The high-profile trial of Proposition 8
ended Wednesday, but a ruling likely won't arrive until March.
Lawyers fighting for and against
Proposition 8, the gay marriage ban approved by California voters in
2008, jostled for the last time as the trial concluded its
two-and-a-half week run of contentious testimony in a San Francisco
Chief U.S. District Judge Vaughn R.
Walker cleared the courtroom without a ruling, saying he wanted to
review the evidence before listening to closing arguments, perhaps in
February. The decision to wrap up at a later date has likely pushed
back a ruling until March.
“I'd like to take some time to go
over all the material,” Walker told the army of lawyers arguing the
case before dismissing the courtroom.
Inside the courtroom, David Boies, a
lawyer for the plaintiffs, picked up where he left off Tuesday:
grilling defense witness David Blankenhorn.
In the cross-examining, Blankenhorn,
founder and president of the conservative think tank Institute for
American Values, became visibly exasperated at Boies' persistent
attack, accusing him of setting up “gotcha” moments.

(Items from a dataset)

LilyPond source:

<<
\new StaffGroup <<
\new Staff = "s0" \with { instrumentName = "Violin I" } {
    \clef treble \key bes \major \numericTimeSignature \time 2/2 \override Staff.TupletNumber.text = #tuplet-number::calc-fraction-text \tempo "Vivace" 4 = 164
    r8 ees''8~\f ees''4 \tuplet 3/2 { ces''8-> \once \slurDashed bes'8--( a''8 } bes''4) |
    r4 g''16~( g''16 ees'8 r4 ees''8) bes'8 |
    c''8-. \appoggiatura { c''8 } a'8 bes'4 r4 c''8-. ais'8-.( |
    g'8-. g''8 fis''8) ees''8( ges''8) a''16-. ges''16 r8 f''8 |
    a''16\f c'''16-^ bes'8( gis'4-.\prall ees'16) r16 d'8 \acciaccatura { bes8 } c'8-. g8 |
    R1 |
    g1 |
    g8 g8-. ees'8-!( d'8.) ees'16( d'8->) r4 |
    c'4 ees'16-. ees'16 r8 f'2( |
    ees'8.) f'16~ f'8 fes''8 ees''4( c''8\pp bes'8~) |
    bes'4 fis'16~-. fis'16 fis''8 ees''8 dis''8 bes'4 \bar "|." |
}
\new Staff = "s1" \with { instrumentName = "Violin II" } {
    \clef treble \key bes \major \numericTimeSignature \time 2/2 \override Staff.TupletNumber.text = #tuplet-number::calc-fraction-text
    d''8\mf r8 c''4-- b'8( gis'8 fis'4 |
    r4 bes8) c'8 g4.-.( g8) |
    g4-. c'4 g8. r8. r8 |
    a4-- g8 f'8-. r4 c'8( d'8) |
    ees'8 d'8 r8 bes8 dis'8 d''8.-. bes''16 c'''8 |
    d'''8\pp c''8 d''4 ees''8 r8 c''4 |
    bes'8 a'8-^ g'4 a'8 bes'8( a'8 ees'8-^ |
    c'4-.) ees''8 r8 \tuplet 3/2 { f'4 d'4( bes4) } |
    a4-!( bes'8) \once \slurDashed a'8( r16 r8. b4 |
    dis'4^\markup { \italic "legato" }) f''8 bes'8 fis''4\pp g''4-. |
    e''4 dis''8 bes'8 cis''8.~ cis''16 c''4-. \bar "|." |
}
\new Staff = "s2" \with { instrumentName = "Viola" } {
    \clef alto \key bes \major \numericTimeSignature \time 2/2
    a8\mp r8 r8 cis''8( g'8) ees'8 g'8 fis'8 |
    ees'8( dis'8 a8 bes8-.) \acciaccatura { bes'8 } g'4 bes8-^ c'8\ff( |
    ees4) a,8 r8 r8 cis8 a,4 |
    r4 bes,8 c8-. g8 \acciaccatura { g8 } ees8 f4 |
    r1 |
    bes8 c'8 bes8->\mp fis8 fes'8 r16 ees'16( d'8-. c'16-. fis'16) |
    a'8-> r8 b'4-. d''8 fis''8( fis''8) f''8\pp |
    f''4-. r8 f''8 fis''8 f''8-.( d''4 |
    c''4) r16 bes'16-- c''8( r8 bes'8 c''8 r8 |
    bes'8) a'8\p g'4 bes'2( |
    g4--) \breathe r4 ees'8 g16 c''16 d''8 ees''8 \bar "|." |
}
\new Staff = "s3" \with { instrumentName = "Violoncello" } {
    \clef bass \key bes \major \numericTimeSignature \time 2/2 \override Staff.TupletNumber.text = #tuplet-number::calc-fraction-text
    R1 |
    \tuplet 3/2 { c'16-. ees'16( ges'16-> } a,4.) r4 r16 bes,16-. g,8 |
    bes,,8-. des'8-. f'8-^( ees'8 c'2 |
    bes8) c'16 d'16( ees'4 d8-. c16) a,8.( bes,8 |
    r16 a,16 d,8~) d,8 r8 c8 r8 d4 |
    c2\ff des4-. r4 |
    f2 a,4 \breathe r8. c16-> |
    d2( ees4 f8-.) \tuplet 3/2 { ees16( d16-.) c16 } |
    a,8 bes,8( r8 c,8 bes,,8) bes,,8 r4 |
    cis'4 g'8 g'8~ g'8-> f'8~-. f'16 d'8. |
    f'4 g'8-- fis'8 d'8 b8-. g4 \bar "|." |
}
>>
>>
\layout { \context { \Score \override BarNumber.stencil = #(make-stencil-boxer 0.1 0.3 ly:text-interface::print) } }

Exercises to complete
- 1) In the report on the Proposition 8 trial, what organization is David Blankenhorn the founder and president of?
- 2) From the report on the Proposition 8 trial, return the passage that begins at the words "The high-profile trial" and stops after "ruling until March.".
- 3) Carry the report on the Proposition 8 trial further, picking up after its final sentence.

Your responses
- 1) He is the founder and president of the Institute for American Values, a conservative think tank.

- 2)
The high-profile trial of Proposition 8
ended Wednesday, but a ruling likely won't arrive until March.
Lawyers fighting for and against
Proposition 8, the gay marriage ban approved by California voters in
2008, jostled for the last time as the trial concluded its
two-and-a-half week run of contentious testimony in a San Francisco
Chief U.S. District Judge Vaughn R.
Walker cleared the courtroom without a ruling, saying he wanted to
review the evidence before listening to closing arguments, perhaps in
February. The decision to wrap up at a later date has likely pushed
back a ruling until March.

- 3)
Boies devastated the witness, whose
surprising testimony included the admission that legalizing gay
marriage would “improve the well-being of gay and lesbian
households and their children,” that homophobia is a “real
presence” in our society and that gay marriage in the United States
would make the country “more American.”
Lawyers in favor of gay marriage have
argued that proponents of Proposition 8 approved the measure out of
animus towards gay men and lesbians. The defense says limiting
marriage to heterosexual unions fosters a stable environment to raise
Blankenhorn's Tuesday testimony drove
home their argument: “Marriage is a socially approved sexual
relationship between a man and a woman. Marriage does a number of
things, but the most important thing it does is regulate affiliation.
It establishes who are the child's legal and social parents.”
Prevailing wisdom is that Walker will
rule in favor of Proposition 8 opponents, if only for the failure of
ban supporters to attract credible witnesses. Proposition 8 lawyers
called only 2 witnesses to testify in favor of the gay marriage ban,
while lawyers for the plaintiffs strung together weeks' worth of
testimony from 17 experts.
Opponents of gay marriage, however, are
likely to appeal Walker's ruling. The case is expected to reach the
Supreme Court, where a favorable ruling has the possibility of
striking down gay marriage bans in dozens of states simultaneously.
Gay marriage activists have warned that the high court remains too
conservative to rule in their favor and an unfriendly ruling would
set back the movement, possibly by decades.